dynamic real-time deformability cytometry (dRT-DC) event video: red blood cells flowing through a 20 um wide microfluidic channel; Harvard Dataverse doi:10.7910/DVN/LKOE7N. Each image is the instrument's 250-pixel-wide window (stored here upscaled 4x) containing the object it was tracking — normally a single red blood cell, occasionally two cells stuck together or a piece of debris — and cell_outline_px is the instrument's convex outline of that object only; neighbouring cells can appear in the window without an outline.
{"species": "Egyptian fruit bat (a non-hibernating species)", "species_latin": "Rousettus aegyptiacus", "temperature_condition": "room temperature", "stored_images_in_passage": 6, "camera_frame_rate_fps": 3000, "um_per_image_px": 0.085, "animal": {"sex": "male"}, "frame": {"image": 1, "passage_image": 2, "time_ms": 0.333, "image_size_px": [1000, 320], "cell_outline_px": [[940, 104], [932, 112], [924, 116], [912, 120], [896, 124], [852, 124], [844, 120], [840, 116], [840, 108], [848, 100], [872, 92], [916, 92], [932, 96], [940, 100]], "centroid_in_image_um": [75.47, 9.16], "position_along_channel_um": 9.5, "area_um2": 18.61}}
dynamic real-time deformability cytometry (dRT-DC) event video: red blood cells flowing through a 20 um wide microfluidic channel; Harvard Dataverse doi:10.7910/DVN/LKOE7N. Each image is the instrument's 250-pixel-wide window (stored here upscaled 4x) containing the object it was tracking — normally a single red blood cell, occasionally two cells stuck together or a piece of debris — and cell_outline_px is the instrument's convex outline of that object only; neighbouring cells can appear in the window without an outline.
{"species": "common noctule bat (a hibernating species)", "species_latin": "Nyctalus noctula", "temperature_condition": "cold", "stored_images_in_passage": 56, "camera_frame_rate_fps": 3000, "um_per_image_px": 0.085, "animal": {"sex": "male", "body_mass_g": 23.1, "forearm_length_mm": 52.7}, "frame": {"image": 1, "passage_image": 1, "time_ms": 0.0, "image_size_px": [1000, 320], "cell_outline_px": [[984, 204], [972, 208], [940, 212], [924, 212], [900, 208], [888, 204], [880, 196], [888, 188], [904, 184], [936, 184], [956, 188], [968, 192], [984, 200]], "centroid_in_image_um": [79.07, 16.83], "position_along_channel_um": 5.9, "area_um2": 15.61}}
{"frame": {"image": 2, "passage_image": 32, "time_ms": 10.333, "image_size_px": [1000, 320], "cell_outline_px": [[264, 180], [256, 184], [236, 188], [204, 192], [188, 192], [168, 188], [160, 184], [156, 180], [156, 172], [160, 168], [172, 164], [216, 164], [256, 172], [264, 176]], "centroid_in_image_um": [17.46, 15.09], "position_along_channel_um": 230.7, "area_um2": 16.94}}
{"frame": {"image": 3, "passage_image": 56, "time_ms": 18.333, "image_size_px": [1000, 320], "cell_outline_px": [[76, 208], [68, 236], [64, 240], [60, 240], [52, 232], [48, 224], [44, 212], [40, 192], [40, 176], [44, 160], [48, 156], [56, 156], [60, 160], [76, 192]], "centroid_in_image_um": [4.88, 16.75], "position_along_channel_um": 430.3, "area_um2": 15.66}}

_ _ _ _

**Task requirements**
Go through the listing above and restate it word for word.

**Finished answer**
dynamic real-time deformability cytometry (dRT-DC) event video: red blood cells flowing through a 20 um wide microfluidic channel; Harvard Dataverse doi:10.7910/DVN/LKOE7N. Each image is the instrument's 250-pixel-wide window (stored here upscaled 4x) containing the object it was tracking — normally a single red blood cell, occasionally two cells stuck together or a piece of debris — and cell_outline_px is the instrument's convex outline of that object only; neighbouring cells can appear in the window without an outline.
{"species": "Egyptian fruit bat (a non-hibernating species)", "species_latin": "Rousettus aegyptiacus", "temperature_condition": "room temperature", "stored_images_in_passage": 6, "camera_frame_rate_fps": 3000, "um_per_image_px": 0.085, "animal": {"sex": "male"}, "frame": {"image": 1, "passage_image": 2, "time_ms": 0.333, "image_size_px": [1000, 320], "cell_outline_px": [[940, 104], [932, 112], [924, 116], [912, 120], [896, 124], [852, 124], [844, 120], [840, 116], [840, 108], [848, 100], [872, 92], [916, 92], [932, 96], [940, 100]], "centroid_in_image_um": [75.47, 9.16], "position_along_channel_um": 9.5, "area_um2": 18.61}}
dynamic real-time deformability cytometry (dRT-DC) event video: red blood cells flowing through a 20 um wide microfluidic channel; Harvard Dataverse doi:10.7910/DVN/LKOE7N. Each image is the instrument's 250-pixel-wide window (stored here upscaled 4x) containing the object it was tracking — normally a single red blood cell, occasionally two cells stuck together or a piece of debris — and cell_outline_px is the instrument's convex outline of that object only; neighbouring cells can appear in the window without an outline.
{"species": "common noctule bat (a hibernating species)", "species_latin": "Nyctalus noctula", "temperature_condition": "cold", "stored_images_in_passage": 56, "camera_frame_rate_fps": 3000, "um_per_image_px": 0.085, "animal": {"sex": "male", "body_mass_g": 23.1, "forearm_length_mm": 52.7}, "frame": {"image": 1, "passage_image": 1, "time_ms": 0.0, "image_size_px": [1000, 320], "cell_outline_px": [[984, 204], [972, 208], [940, 212], [924, 212], [900, 208], [888, 204], [880, 196], [888, 188], [904, 184], [936, 184], [956, 188], [968, 192], [984, 200]], "centroid_in_image_um": [79.07, 16.83], "position_along_channel_um": 5.9, "area_um2": 15.61}}
{"frame": {"image": 2, "passage_image": 32, "time_ms": 10.333, "image_size_px": [1000, 320], "cell_outline_px": [[264, 180], [256, 184], [236, 188], [204, 192], [188, 192], [168, 188], [160, 184], [156, 180], [156, 172], [160, 168], [172, 164], [216, 164], [256, 172], [264, 176]], "centroid_in_image_um": [17.46, 15.09], "position_along_channel_um": 230.7, "area_um2": 16.94}}
{"frame": {"image": 3, "passage_image": 56, "time_ms": 18.333, "image_size_px": [1000, 320], "cell_outline_px": [[76, 208], [68, 236], [64, 240], [60, 240], [52, 232], [48, 224], [44, 212], [40, 192], [40, 176], [44, 160], [48, 156], [56, 156], [60, 160], [76, 192]], "centroid_in_image_um": [4.88, 16.75], "position_along_channel_um": 430.3, "area_um2": 15.66}}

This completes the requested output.